# Puppies first time out - They loved it!!!



## GSDBESTK9 (Mar 26, 2002)

The pups are now 4 weeks old and today we took them outside for the first time. They absolutely LOVED it and were having so much fun running around. (2 Sables and 4 Solid Blacks)


----------



## FrankieC (Aug 15, 2012)

Oh man! Cuteness overload!! Those are amazing pics.


----------



## breyer08 (Jul 4, 2012)

SOOO adorable! Makes me wish I had known my Ava when she was that age!!!


----------



## m1953 (May 7, 2012)

So cute. Beautiful pups


----------



## Courtney (Feb 12, 2010)

I'm still amazed when seeing GSD puppies this young...to think of what they grow into...amazing.

They look like a happy & healthy litter!!


----------



## lafalce (Jan 16, 2001)

Adorable. Looks like they are enjoying themselves.


----------



## sitstay (Jan 20, 2003)

I really must stop looking at puppy pictures! Because pictures like these make me remember how wonderful puppies are, and yet do nothing to remind me of how much work they are!
Sheilah


----------



## Kdrees (Nov 25, 2012)

Those pictures sure don't help my puppy fever..... I want one.... Bad. It's driving my husband crazy all the breeder and rescue browsing I have been doing lately.

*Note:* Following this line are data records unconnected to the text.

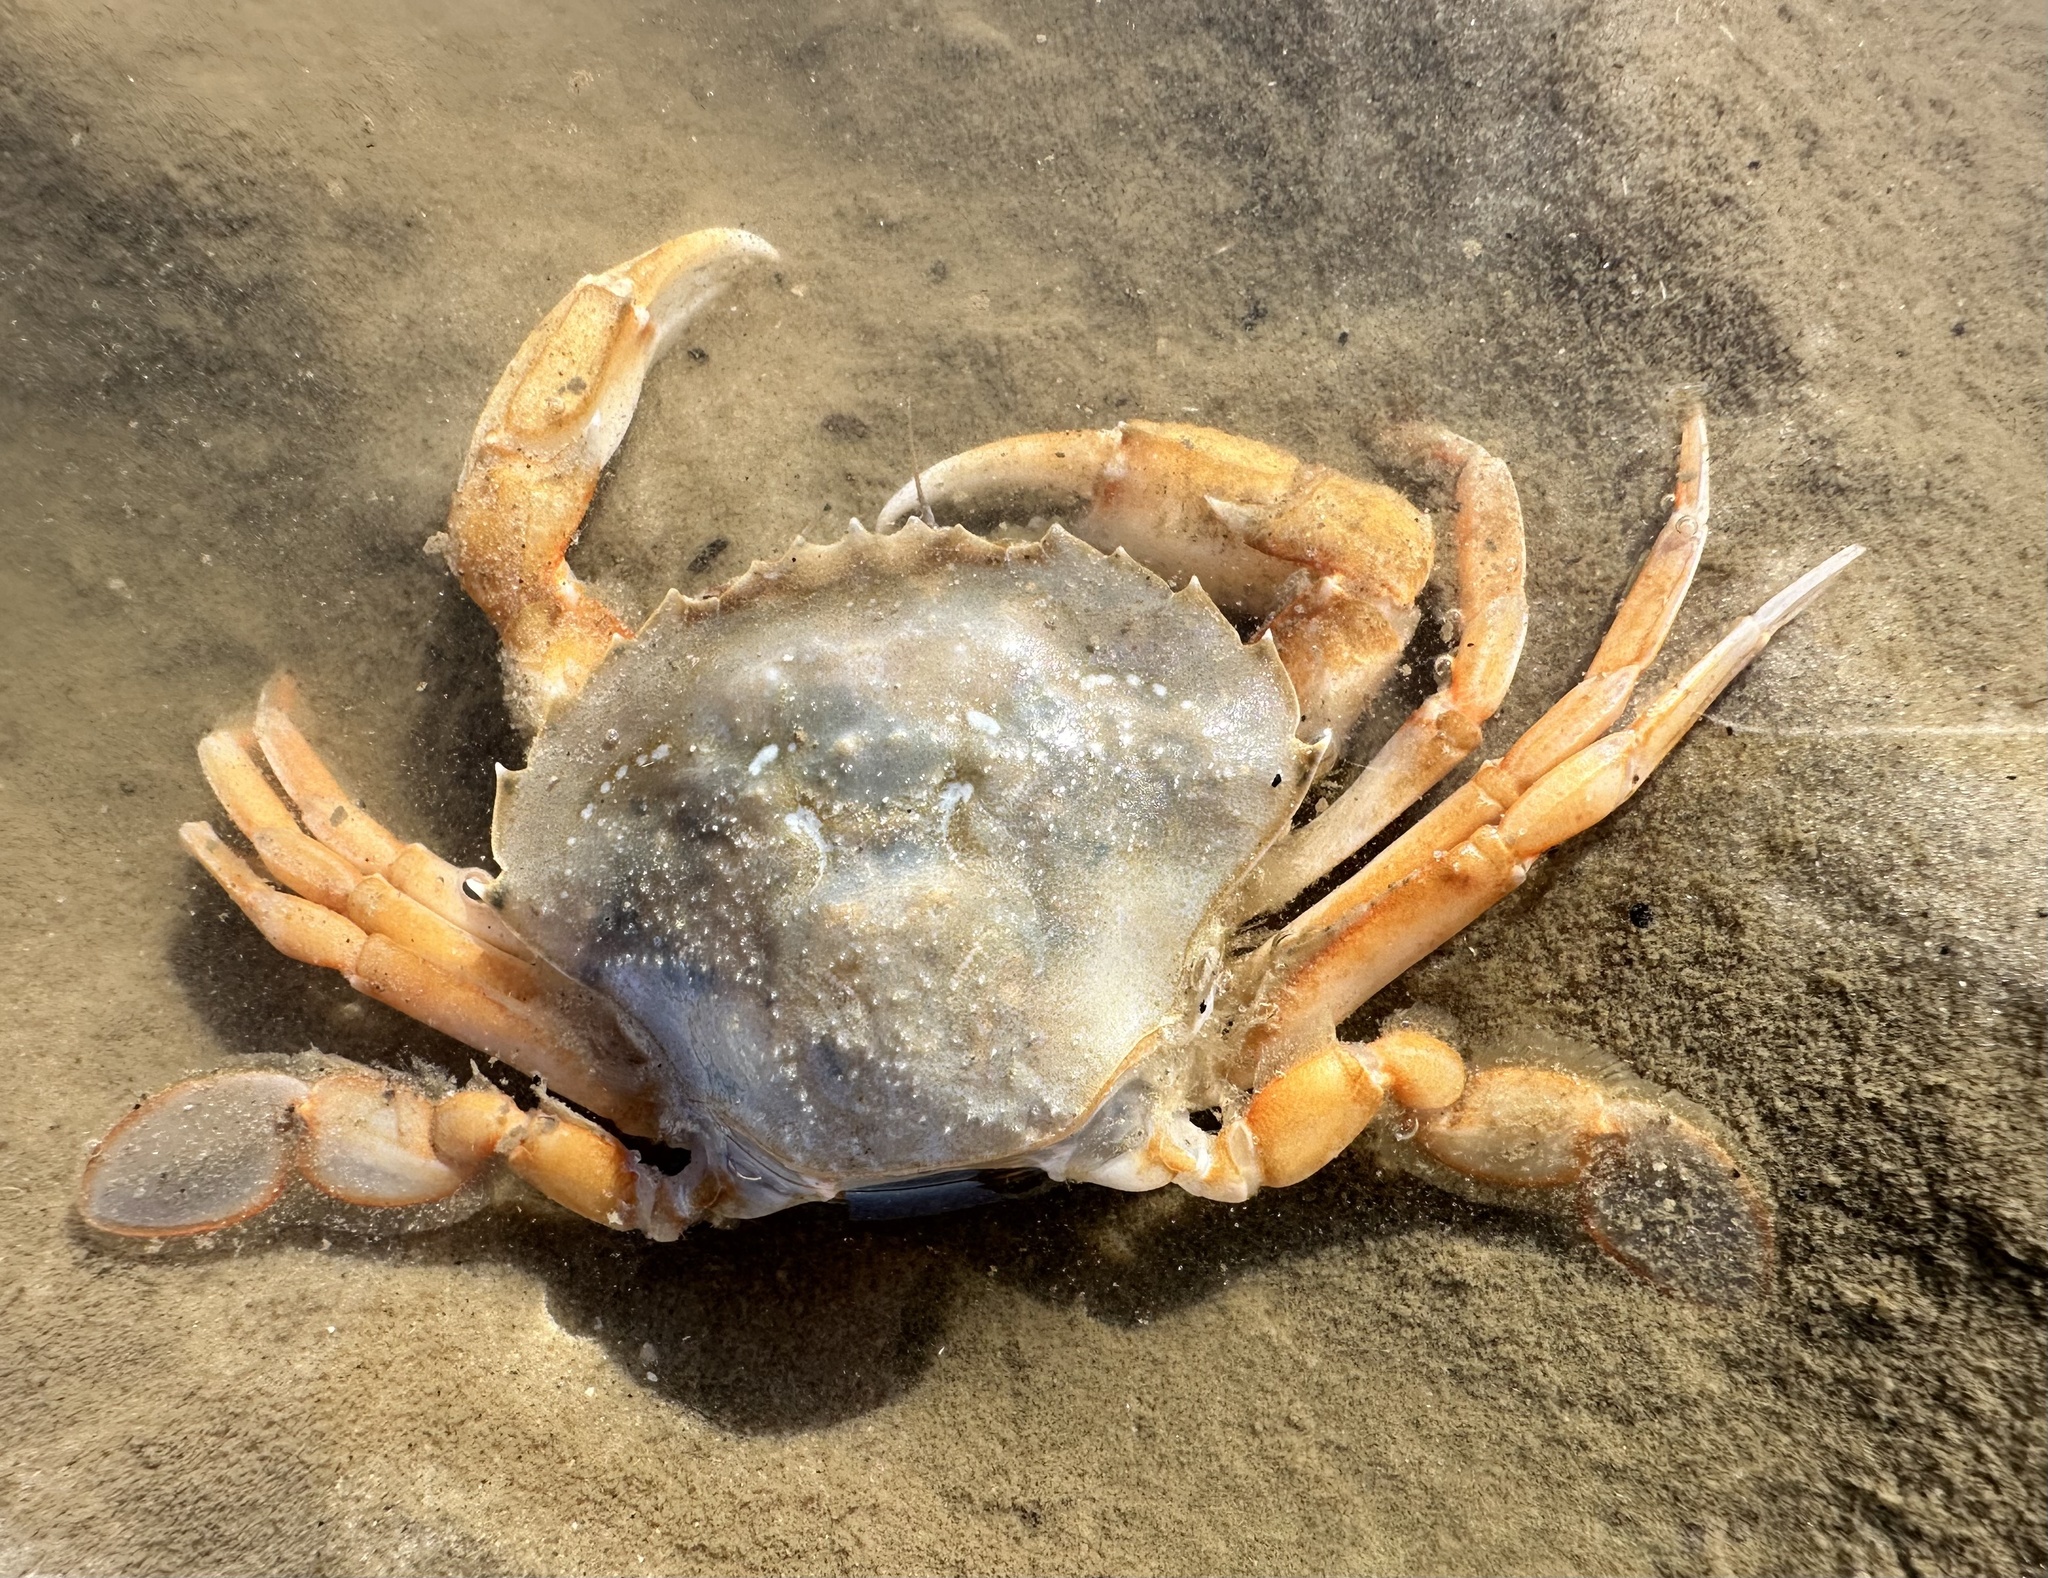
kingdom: Animalia
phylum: Arthropoda
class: Malacostraca
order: Decapoda
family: Polybiidae
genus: Liocarcinus
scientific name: Liocarcinus holsatus
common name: Flying crab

Sent from my iPhone using Petguide.com Free App


----------



## Nikitta (Nov 10, 2011)

AAWWW! Cuteness overload. I too keep looking at Xerxes when I got him at 8 weeks old and he went and played with the big kids when Jasira was 11 months old and had a play date with her 11 month old GSD friend and they were wrestling at the dog park and he was in there biting tails and legs! LOL ( I have to get that pic off my desktop. ) I want a puppy! NO!! You already have two. Thats enough!! ( Arguing with self hehe)


----------



## hotrod2448 (Oct 12, 2012)

They are so freakin cute.


----------



## Sunflowers (Feb 17, 2012)

Puppiesssssss! :wild:


----------



## Erin S (Jun 24, 2012)

Oh jeez. How cute are they?! Love the little guy (gal?) that's carrying the leaf in its mouth. I'll take him!!


----------



## GSDBESTK9 (Mar 26, 2002)

It's a she


----------



## Sunflowers (Feb 17, 2012)

Wish I could have all of them in my lap. You always have puppies with the sweetest faces. They must grow up to be really great dogs. :wub:

I want this one!


----------



## Gharrissc (May 19, 2012)

Adorable


----------



## Gilly1331 (Apr 16, 2011)

I was looking at them on FB today!! So adorable! I miss my litter I wish they would stay that small and adorable forever...lol!!


----------



## wolfy dog (Aug 1, 2012)

You look at these pictures and think, "I want one!". Then you get one. Then you regret you ever fell for it. Then you work your butt off. Then after ten months you look back and think," I am so proud of my big dog!" Then you see another puppy picture and oh.....torture! I think I am addicted


----------



## lorihd (Nov 30, 2011)

doesnt get any cuter than that!!!!!!! ill take the one in picture #2


----------



## KatsMuse (Jun 5, 2012)

wolfy dog said:


> *I think I am addicted *


Me too! :wub:....they are so adorable! 

(We want a male dog next)

Are you and hubby keeping any of them? 

 Kat


----------



## GSDBESTK9 (Mar 26, 2002)

Hi Kat, no they are all sold.


----------



## KatsMuse (Jun 5, 2012)

GSDBESTK9 said:


> Hi Kat, no they are all sold.


...knew they would be, and probably FAST! 
Beautiful litter! (That little male stole my heart!...:wub:...thought I might have to make another road trip)

 Kat


----------



## pyratemom (Jan 10, 2011)

I'm really glad to hear they are all sold. So much puppy cuteness on a Saturday morning had me ready to head for my car keys and make a road trip. Every time I look at such cute puppies I have to control myself. Really I think I'm ready for one more. All that beautiful puppy breath and tails. I'm hopelessly in love with GSD puppies and then when I look at Raina at 4 years old I can't believe its' been 4 years already. They grow up way too fast.


----------